Google says has stopped the “largest Distributed Denial of Service” (DDoS) attack ever, and together with industry peers, discovered the vulnerability that made the attack possible in the first place.
In a blog post outlining its work, Google says the blocked attack was 7.5 times larger than the largest-ever recorded DDoS incident. This latest record-setter peaked at 398 million requests per second (rps), up from 46 million rps which was the previous record, established last year.
“The most recent wave of attacks started in late August and continues to this day, targeting major infrastructure providers including Google services, Google Cloud infrastructure, and our customers,” Google noted.
Rapid reset
To make such a mighty attack possible, the unnamed threat actors deployed a novel HTTP/2 technique dubbed "Rapid Reset" based on stream multiplexing, Google explained. Stream multiplexing is a feature of the “widely-adopted” HTTP/2 protocol, the company said, adding that the technical details can be found on this link.

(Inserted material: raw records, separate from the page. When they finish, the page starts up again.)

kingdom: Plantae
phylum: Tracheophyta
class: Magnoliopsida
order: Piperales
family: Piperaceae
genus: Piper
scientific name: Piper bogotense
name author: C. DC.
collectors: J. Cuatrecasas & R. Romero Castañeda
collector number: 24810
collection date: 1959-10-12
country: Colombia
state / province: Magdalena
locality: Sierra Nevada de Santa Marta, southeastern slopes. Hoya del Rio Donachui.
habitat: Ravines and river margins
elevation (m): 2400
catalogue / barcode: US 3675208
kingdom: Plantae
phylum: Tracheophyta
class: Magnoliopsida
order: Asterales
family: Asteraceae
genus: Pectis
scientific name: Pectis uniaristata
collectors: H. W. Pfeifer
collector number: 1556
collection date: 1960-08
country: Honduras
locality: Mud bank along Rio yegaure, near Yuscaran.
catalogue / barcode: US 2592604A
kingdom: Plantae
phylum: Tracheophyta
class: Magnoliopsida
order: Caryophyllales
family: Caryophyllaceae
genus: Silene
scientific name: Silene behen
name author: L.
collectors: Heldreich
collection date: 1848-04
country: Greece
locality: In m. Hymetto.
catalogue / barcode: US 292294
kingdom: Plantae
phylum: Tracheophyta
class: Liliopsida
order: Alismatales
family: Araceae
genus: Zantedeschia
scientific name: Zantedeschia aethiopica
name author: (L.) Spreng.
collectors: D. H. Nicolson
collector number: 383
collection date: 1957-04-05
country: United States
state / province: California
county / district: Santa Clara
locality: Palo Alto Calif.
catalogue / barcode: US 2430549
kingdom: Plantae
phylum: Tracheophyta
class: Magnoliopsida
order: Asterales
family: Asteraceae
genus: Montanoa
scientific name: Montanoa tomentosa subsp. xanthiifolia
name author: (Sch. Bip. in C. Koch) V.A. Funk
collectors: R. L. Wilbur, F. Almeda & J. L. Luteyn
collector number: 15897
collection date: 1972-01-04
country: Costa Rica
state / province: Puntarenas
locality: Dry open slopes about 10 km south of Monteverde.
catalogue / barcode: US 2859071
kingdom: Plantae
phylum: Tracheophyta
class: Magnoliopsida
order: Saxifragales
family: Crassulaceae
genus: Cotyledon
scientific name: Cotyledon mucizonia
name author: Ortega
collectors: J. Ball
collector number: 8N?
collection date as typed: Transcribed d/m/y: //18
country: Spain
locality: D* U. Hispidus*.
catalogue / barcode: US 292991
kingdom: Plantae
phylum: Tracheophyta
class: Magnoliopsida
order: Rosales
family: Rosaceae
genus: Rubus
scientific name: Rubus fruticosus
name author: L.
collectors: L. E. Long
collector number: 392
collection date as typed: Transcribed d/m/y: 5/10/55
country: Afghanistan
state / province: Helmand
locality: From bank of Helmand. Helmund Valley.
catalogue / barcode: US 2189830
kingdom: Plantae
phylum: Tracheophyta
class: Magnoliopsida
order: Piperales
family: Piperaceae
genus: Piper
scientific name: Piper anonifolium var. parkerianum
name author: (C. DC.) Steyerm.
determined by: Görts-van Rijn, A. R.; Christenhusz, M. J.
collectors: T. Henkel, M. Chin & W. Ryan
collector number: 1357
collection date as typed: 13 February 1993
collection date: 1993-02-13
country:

Soon after detecting the attack, Google introduced additional mitigation strategies and reached out to its industry peers (cloud providers, and similar) who also use the HTTP/2 protocol stack. “We shared intelligence about the attack and mitigation methodologies in real-time as the attacks were underway,” Google said.
Together, they identified a vulnerability in the protocol stack tracked as CVE-2023-44487, a high-severity flaw with a CVSS score of 7.5/10.
Businesses should investigate if their servers running HTTP/2 are not vulnerable, Google says, or in case they are - apply the patch. “If you are managing or operating your own HTTP/2-capable server (open source or commercial) you should immediately apply a patch from the relevant vendor when available,” the company concluded.
DDoS attacks are a common tactic among cybercriminals, in which they disrupt internet-facing websites and services.